3

718 62 31
                                    

—

Oops! Bu görüntü içerik kurallarımıza uymuyor. Yayımlamaya devam etmek için görüntüyü kaldırmayı ya da başka bir görüntü yüklemeyi deneyin.


"Minho, Minho, Minho, Minho!"

Lee Jisung, uyuyan sahibinin üstüne çıkmış bir şekilde, son ses zavallı Minho'nun kulaklarının dininde bağırıyordu. Gece erken yattığından dolayı sabah da erken ve enerjik bir biçimde uyanmış, fakat hâlâ uyuyan Minho'yu gördüğünde sinirlenip üzerine çıkmıştı. Şimdi de onu uyandırmaya çalışıyordu fakat Minho sızlanıp kıpırdanmak dışında hiçbir yaşam belirtisi göstermemişti.

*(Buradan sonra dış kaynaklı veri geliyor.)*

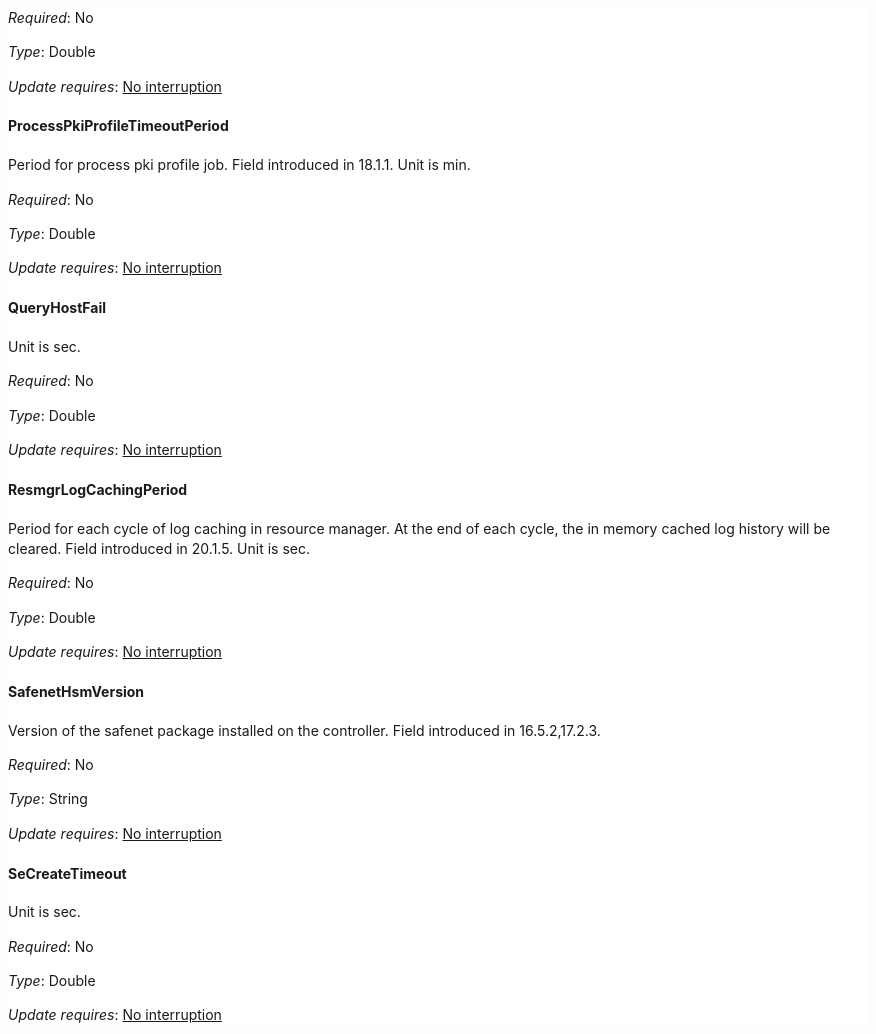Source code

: _Required_: No

_Type_: Double

_Update requires_: [No interruption](https://docs.aws.amazon.com/AWSCloudFormation/latest/UserGuide/using-cfn-updating-stacks-update-behaviors.html#update-no-interrupt)

#### ProcessPkiProfileTimeoutPeriod

Period for process pki profile job. Field introduced in 18.1.1. Unit is min.

_Required_: No

_Type_: Double

_Update requires_: [No interruption](https://docs.aws.amazon.com/AWSCloudFormation/latest/UserGuide/using-cfn-updating-stacks-update-behaviors.html#update-no-interrupt)

#### QueryHostFail

Unit is sec.

_Required_: No

_Type_: Double

_Update requires_: [No interruption](https://docs.aws.amazon.com/AWSCloudFormation/latest/UserGuide/using-cfn-updating-stacks-update-behaviors.html#update-no-interrupt)

#### ResmgrLogCachingPeriod

Period for each cycle of log caching in resource manager. At the end of each cycle, the in memory cached log history will be cleared. Field introduced in 20.1.5. Unit is sec.

_Required_: No

_Type_: Double

_Update requires_: [No interruption](https://docs.aws.amazon.com/AWSCloudFormation/latest/UserGuide/using-cfn-updating-stacks-update-behaviors.html#update-no-interrupt)

#### SafenetHsmVersion

Version of the safenet package installed on the controller. Field introduced in 16.5.2,17.2.3.

_Required_: No

_Type_: String

_Update requires_: [No interruption](https://docs.aws.amazon.com/AWSCloudFormation/latest/UserGuide/using-cfn-updating-stacks-update-behaviors.html#update-no-interrupt)

#### SeCreateTimeout

Unit is sec.

_Required_: No

_Type_: Double

_Update requires_: [No interruption](https://docs.aws.amazon.com/AWSCloudFormation/latest/UserGuide/using-cfn-updating-stacks-update-behaviors.html#update-no-interrupt)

  "Uyan hadi, küserim bak!" diye tekrardan bağırdı Jisung, yine de aldığı tek karşılık homurdanma olmuştu.

  "Noluyor ya?" diyip gözlerini hafifçe açan Minho ile beraber, Jisung doğruldu ve adamın karnında oturur hale geldi. Kollarını göğsünde birleştirmiş, Minho'ya dik dik bakıyordu. Kulakları dikilmişti ve kuyruğunu da fark ettirmeden sahibinin bileğine dolamıştı her zamanki gibi.

  "Sıkıldım, oyna benimle." dedi, sanki çok önemli bir mevzuyu anlatırmış gibi. Fakat aldığı tek karşılık, kısa bir algılama anı ve Minho'nun geri gözlerini kapatması olmuştu. Genç adam kedisinin bu enerjik hallerine alışıktı, çoğu zaman da ayak uydururdu fakat şu an tek istediği şey uyumaktı.

  "Ya! Açsana gözlerini!" diye bağırdı Jisung, istediği karşılığı alamayınca. Bir süre daha bekledi fakat Minho tepki vermeden kendini tekrar uykunun kollarına bıraktığında, sinsice adamın göğsüne tırmanıp yüzüne yaklaştı. Minho uykuyla uyanıklık arasında gözü kapalı bir şekilde, kedisinin şimdiki hamlesinin ne olacağını merak ederken Jisung onun beklemediği bir şeyi yaptı ve dolgun kırmızı dudaklarını, sahibininkilere bastırdı.

  Çoğu zaman, Minho tarafından başlatılan bu tatlı öpücükler Jisung'un kıpırdanıp kaçmasıyla sonuçlarken, nadiren Jisung tarafından ilk adım atılırdı ve şu an da o nadir durumlardan biriydi. Minho, dudaklarının üstünde hissettiği yumuşak baskıyla gözlerini açtı ve bir elini kedisinin beline koyup okşamaya başladı. Jisung bununla beraber genzinden hafif mırıltılar kaçırırken, Minho yerinde doğruldu ve küçüğün dudaklarını son bir kez ısırarak ayrıldı. Onun ayrılmasıyla beraber Jisung kaşlarını çatmış bir şekilde ona bakmaya başlamıştı, bir yandan da elleriyle Minho'nun beyaz tişörtünü sıkıca tutuyordu.

Oldukları pozisyon oldukça tatlıydı, Jisung yaşıtı olan kedilere göre oldukça minyon olduğu için tam da Minho'nun geniş kucağına sığabileyecek büyüklükteydi, şu anki gibi. Minho sırtını yatak başlığına dayamış, bacaklarını ileriye uzatmışken Jisung onun uyluklarında, yüzü Minho'ya dönük olacak şekilde oturuyordu. Yüz ifadesiyse sinirliydi, sabahları ilgiye özellikle aç oluyordu ve istediği şeyi alamamak onu sinirlendirmişti.